Infringement can also be indirect if the indirect infringer knew about the infringement and materially contributed to it in some way. Alternately, vicarious infringement can occur when a party has the right and ability to supervise the infringing activity and a direct, or indirect financial interest in the activities.
Several defenses are available to those accused of copyright infringement, including:
- The defendant proves ownership of a valid license
- The original copyright holder abandoned the copyright ownership
- The copyright is being used to violate public policy, for example, antitrust laws
- Fair use: This defense employs a complicated test that is highly dependent on the facts of each particular case
- State copyright laws
Federal law preempts the majority of state law cases related to the unauthorized use of copyrighted works. The one exception comes in cases where the claim has at least one extra element that must be proved. Therefore, claims based on breach of contract, trade secrets theft, or fraud are typically allowed to proceed in state court, whereas unfair competition claims based solely on an unauthorized reproduction of a work would likely be preempted by federal law.
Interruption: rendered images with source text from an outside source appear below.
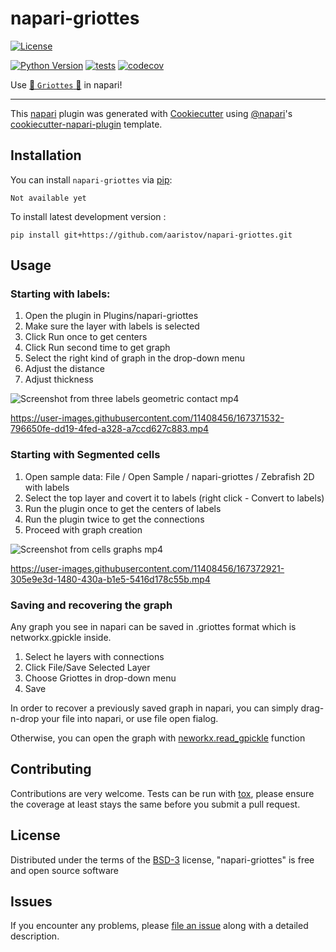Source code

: # napari-griottes

[![License](https://img.shields.io/pypi/l/napari-griottes.svg?color=green)](https://github.com/aaristov/napari-griottes/raw/main/LICENSE)
<!-- [![PyPI](https://img.shields.io/pypi/v/napari-griottes.svg?color=green)](https://pypi.org/project/napari-griottes) -->
[![Python Version](https://img.shields.io/pypi/pyversions/napari-griottes.svg?color=green)](https://python.org)
[![tests](https://github.com/aaristov/napari-griottes/workflows/tests/badge.svg)](https://github.com/aaristov/napari-griottes/actions)
[![codecov](https://codecov.io/gh/aaristov/napari-griottes/branch/main/graph/badge.svg)](https://codecov.io/gh/aaristov/napari-griottes)
<!-- [![napari hub](https://img.shields.io/endpoint?url=https://api.napari-hub.org/shields/napari-griottes)](https://napari-hub.org/plugins/napari-griottes) -->
Use [🍒  `Griottes` 🍒](https://github.com/BaroudLab/Griottes) in napari!

----------------------------------

This [napari] plugin was generated with [Cookiecutter] using [@napari]'s [cookiecutter-napari-plugin] template.

<!--
Don't miss the full getting started guide to set up your new package:
https://github.com/napari/cookiecutter-napari-plugin#getting-started

and review the napari docs for plugin developers:
https://napari.org/plugins/stable/index.html
-->

## Installation

You can install `napari-griottes` via [pip]:

    Not available yet



To install latest development version :

    pip install git+https://github.com/aaristov/napari-griottes.git

## Usage

### Starting with labels:

1. Open the plugin in Plugins/napari-griottes
2. Make sure the layer with labels is selected
3. Click Run once to get centers
4. Click Run second time to get graph
5. Select the right kind of graph in the drop-down menu
6. Adjust the distance
7. Adjust thickness

![Screenshot from three labels geometric contact mp4](https://user-images.githubusercontent.com/11408456/167371516-05db2ba5-cdfc-47c4-a488-8f46afd0ae5b.png)


https://user-images.githubusercontent.com/11408456/167371532-796650fe-dd19-4fed-a328-a7ccd627c883.mp4

### Starting with Segmented cells

1. Open sample data: File / Open Sample / napari-griottes / Zebrafish 2D with labels
2. Select the top layer and covert it to labels (right click - Convert to labels)
3. Run the plugin once to get the centers of labels
4. Run the plugin twice to get the connections
5. Proceed with graph creation


![Screenshot from cells graphs mp4](https://user-images.githubusercontent.com/11408456/167372895-3c9036b9-af50-4575-bcf3-1805eb261bd7.png)



https://user-images.githubusercontent.com/11408456/167372921-305e9e3d-1480-430a-b1e5-5416d178c55b.mp4

### Saving and recovering the graph

Any graph you see in napari can be saved in .griottes format which is networkx.gpickle inside.
1. Select he layers with connections
2. Click File/Save Selected Layer
3. Choose Griottes in drop-down menu
4. Save

In order to recover a previously saved graph in napari, you can simply drag-n-drop your file into napari, or use file open fialog.

Otherwise, you can open the graph with [neworkx.read_gpickle](https://networkx.org/documentation/stable/reference/readwrite/generated/networkx.readwrite.gpickle.read_gpickle.html) function

## Contributing

Contributions are very welcome. Tests can be run with [tox], please ensure
the coverage at least stays the same before you submit a pull request.

## License

Distributed under the terms of the [BSD-3] license,
"napari-griottes" is free and open source software

## Issues

If you encounter any problems, please [file an issue] along with a detailed description.

[napari]: https://github.com/napari/napari
[Cookiecutter]: https://github.com/audreyr/cookiecutter
[@napari]: https://github.com/napari
[MIT]: http://opensource.org/licenses/MIT
[BSD-3]: http://opensource.org/licenses/BSD-3-Clause
[GNU GPL v3.0]: http://www.gnu.org/licenses/gpl-3.0.txt
[GNU LGPL v3.0]: http://www.gnu.org/licenses/lgpl-3.0.txt
[Apache Software License 2.0]: http://www.apache.org/licenses/LICENSE-2.0
[Mozilla Public License 2.0]: https://www.mozilla.org/media/MPL/2.0/index.txt
[cookiecutter-napari-plugin]: https://github.com/napari/cookiecutter-napari-plugin

[file an issue]: https://github.com/aaristov/napari-griottes/issues

[napari]: https://github.com/napari/napari
[tox]: https://tox.readthedocs.io/en/latest/
[pip]: https://pypi.org/project/pip/
[PyPI]: https://pypi.org/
Available Relief For Infringement
In addition to injunctive relief, which forbids the infringer from engaging in any further unauthorized use, statutory damages and non-statutory monetary damages are available in copyright infringement cases. Statutory damages are generally anywhere between $750 and $30,000 per infringement, based on the judge’s discretion, but can be as high as $150,000 per infringement if the infringement is deemed willful. If the plaintiff registered their work with the United States Copyright Office, compensation for attorneys’ fees may also be available. Non-statutory damages include lost profits, the loss of future exploitation of the work, and recovery for profits wrongfully attained by the infringer, so long as it does not overlap with plaintiff’s actual losses.